Task directions
What is needed is an exact copy of the data below, pictures excluded.

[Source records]
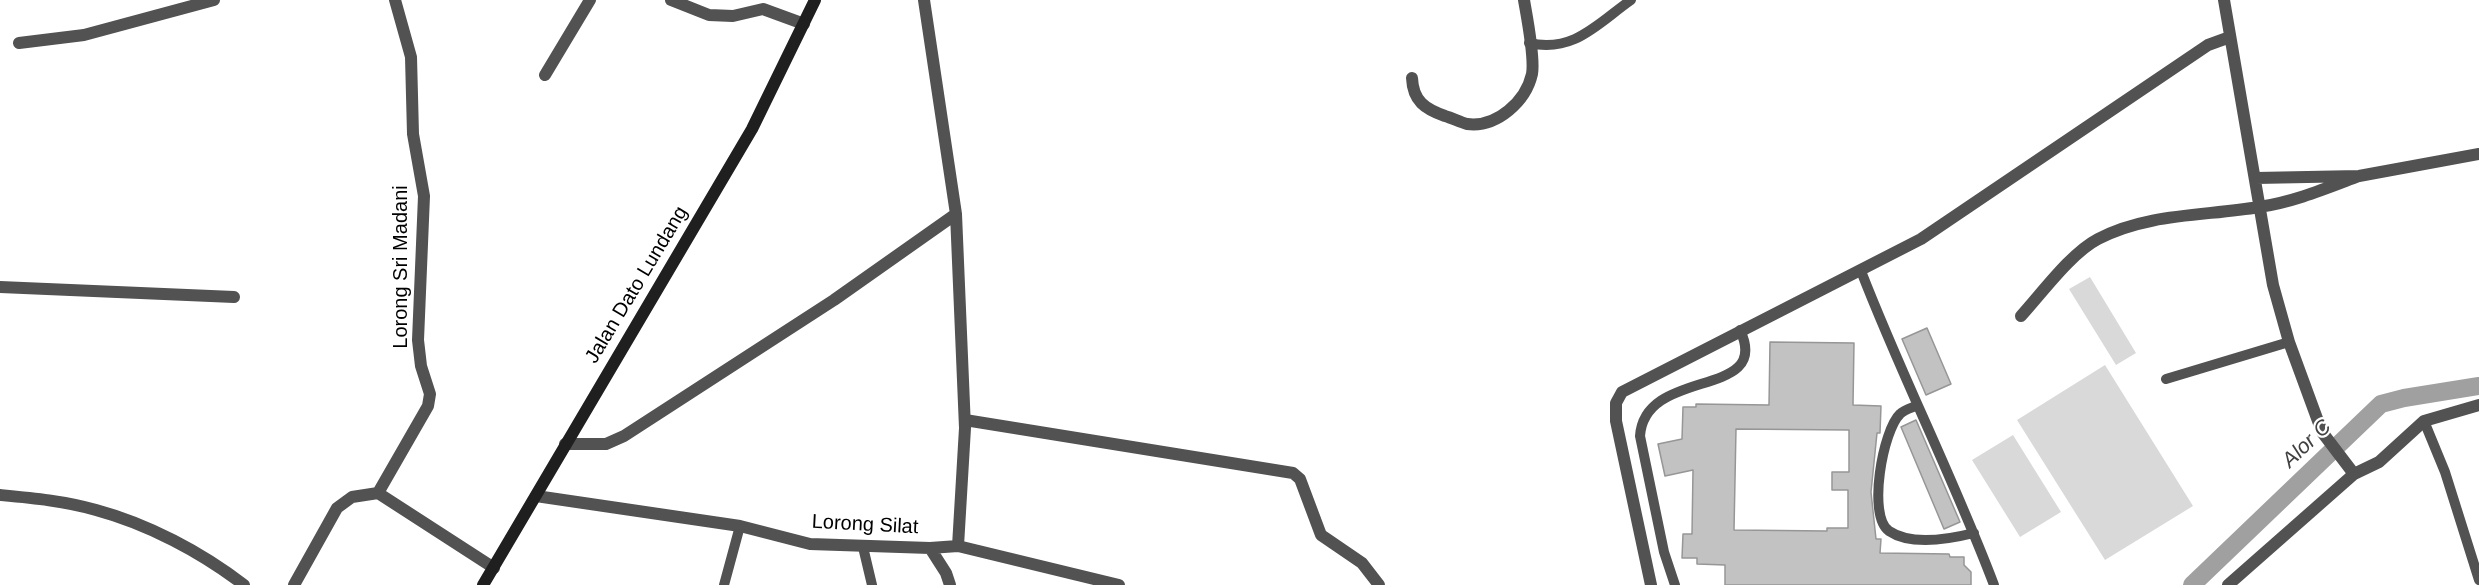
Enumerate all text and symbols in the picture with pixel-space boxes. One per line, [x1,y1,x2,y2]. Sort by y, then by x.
street label: Lorong Sri Madani [389,185,413,349]
street label: Jalan Dato Lundang [581,202,693,368]
water label: Alor C [2277,415,2337,473]
street label: Lorong Silat [811,510,919,540]

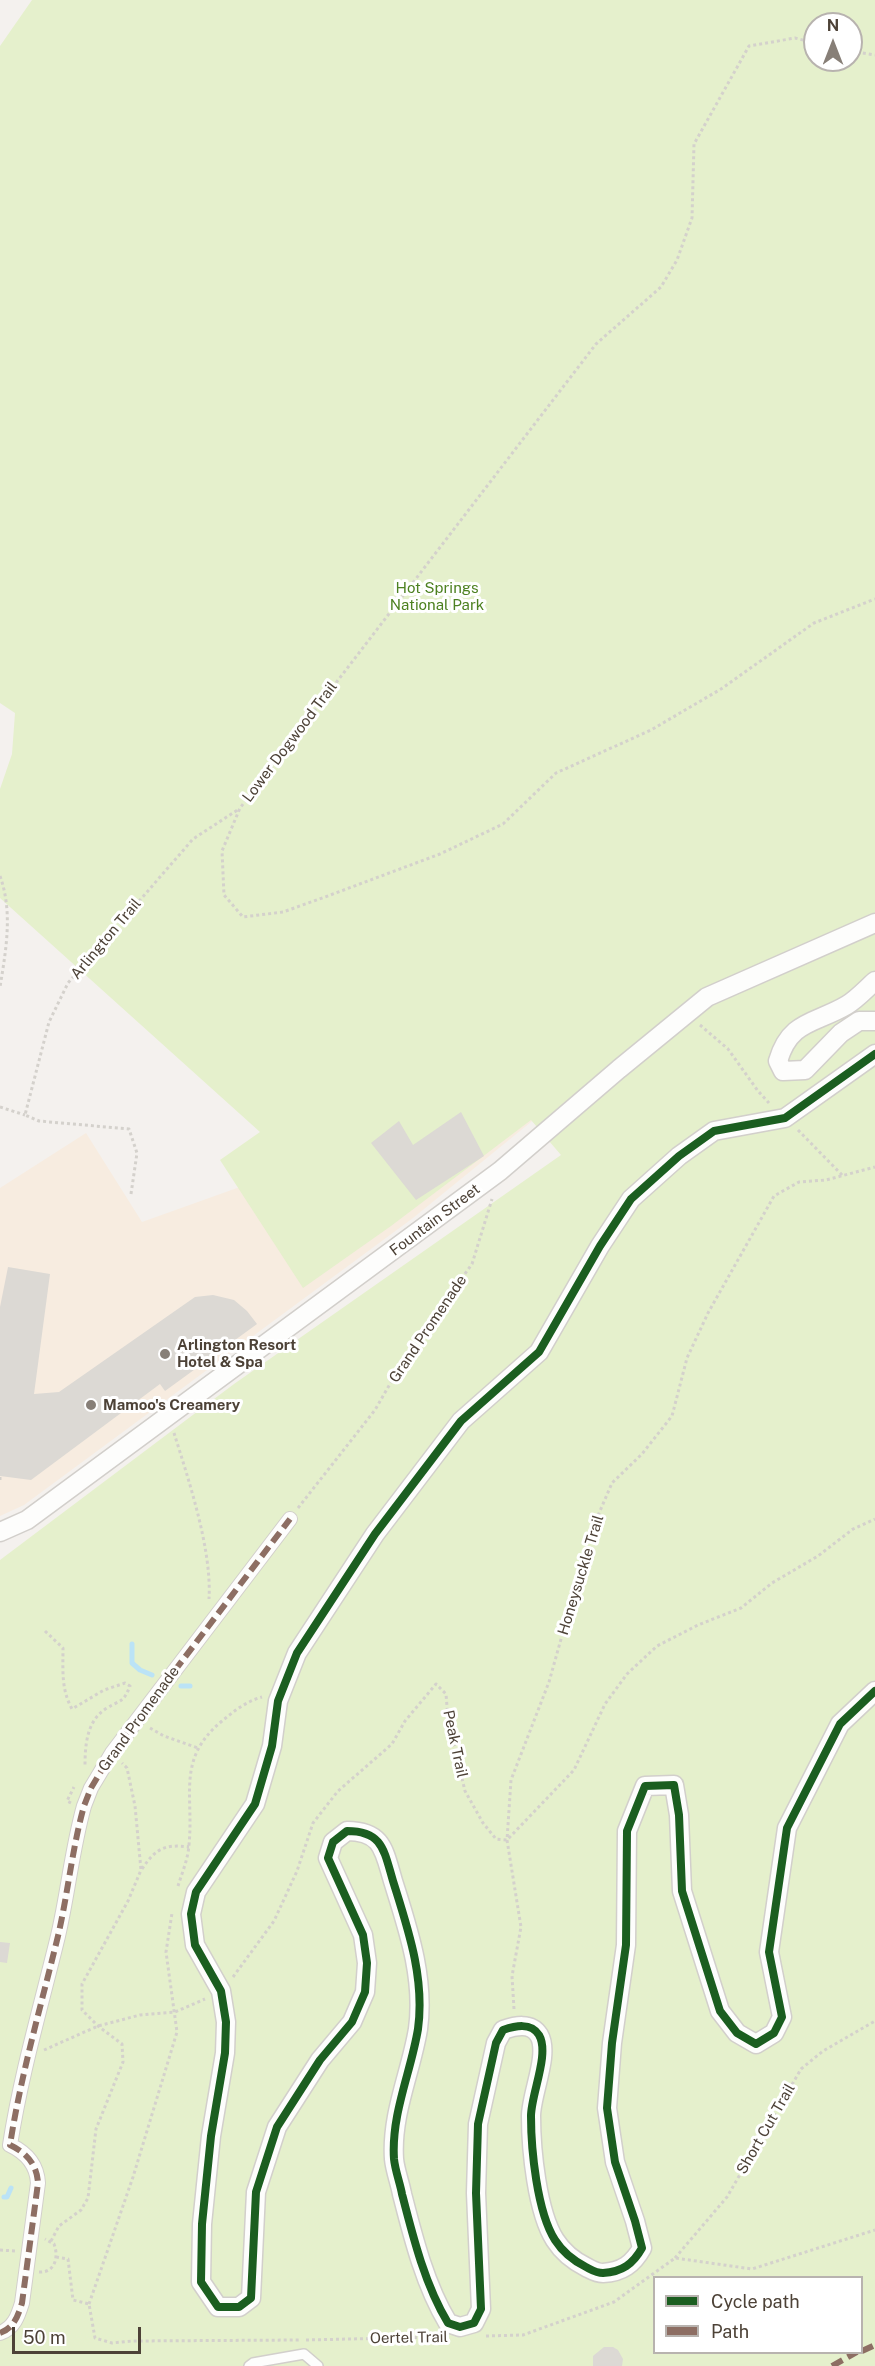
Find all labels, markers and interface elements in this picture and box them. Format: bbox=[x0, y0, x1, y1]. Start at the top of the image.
north arrow bbox=[803, 12, 863, 72]
text: N bbox=[827, 16, 839, 35]
park label: Hot Springs National Park bbox=[390, 579, 484, 614]
street label: Lower Dogwood Trail bbox=[239, 678, 341, 806]
street label: Arlington Trail bbox=[67, 895, 145, 983]
street label: Fountain Street bbox=[386, 1180, 484, 1260]
street label: Grand Promenade bbox=[385, 1272, 471, 1386]
place label: Arlington Resort Hotel & Spa bbox=[177, 1336, 296, 1371]
marker: Arlington Resort Hotel & Spa bbox=[158, 1347, 172, 1361]
place label: Mamoo's Creamery bbox=[103, 1396, 240, 1414]
marker: Mamoo's Creamery bbox=[84, 1398, 98, 1412]
street label: Honeysuckle Trail bbox=[554, 1513, 608, 1637]
street label: Grand Promenade bbox=[95, 1663, 183, 1775]
street label: Peak Trail bbox=[439, 1708, 471, 1780]
street label: Short Cut Trail bbox=[733, 2081, 799, 2177]
legend bbox=[653, 2276, 863, 2354]
text: Cycle path bbox=[711, 2291, 800, 2312]
scale bar bbox=[15, 2315, 144, 2353]
text: Path bbox=[711, 2321, 749, 2342]
text: 50 m bbox=[23, 2327, 66, 2348]
street label: Oertel Trail bbox=[370, 2328, 448, 2348]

Answer to this exercise
Enumerate all text and symbols in the picture with pixel-space boxes. One per line, [x1,y1,x2,y2]. Sort by y, then by x.
street label: Lorong Sri Madani [389,185,413,349]
street label: Jalan Dato Lundang [581,202,693,368]
water label: Alor C [2277,415,2337,473]
street label: Lorong Silat [811,510,919,540]

Find all labels, markers and interface elements in this picture and box them. Format: bbox=[x0, y0, x1, y1]. Start at the top of the image.
north arrow bbox=[803, 12, 863, 72]
text: N bbox=[827, 16, 839, 35]
park label: Hot Springs National Park bbox=[390, 579, 484, 614]
street label: Lower Dogwood Trail bbox=[239, 678, 341, 806]
street label: Arlington Trail bbox=[67, 895, 145, 983]
street label: Fountain Street bbox=[386, 1180, 484, 1260]
street label: Grand Promenade bbox=[385, 1272, 471, 1386]
place label: Arlington Resort Hotel & Spa bbox=[177, 1336, 296, 1371]
marker: Arlington Resort Hotel & Spa bbox=[158, 1347, 172, 1361]
place label: Mamoo's Creamery bbox=[103, 1396, 240, 1414]
marker: Mamoo's Creamery bbox=[84, 1398, 98, 1412]
street label: Honeysuckle Trail bbox=[554, 1513, 608, 1637]
street label: Grand Promenade bbox=[95, 1663, 183, 1775]
street label: Peak Trail bbox=[439, 1708, 471, 1780]
street label: Short Cut Trail bbox=[733, 2081, 799, 2177]
legend bbox=[653, 2276, 863, 2354]
text: Cycle path bbox=[711, 2291, 800, 2312]
scale bar bbox=[15, 2315, 144, 2353]
text: Path bbox=[711, 2321, 749, 2342]
text: 50 m bbox=[23, 2327, 66, 2348]
street label: Oertel Trail bbox=[370, 2328, 448, 2348]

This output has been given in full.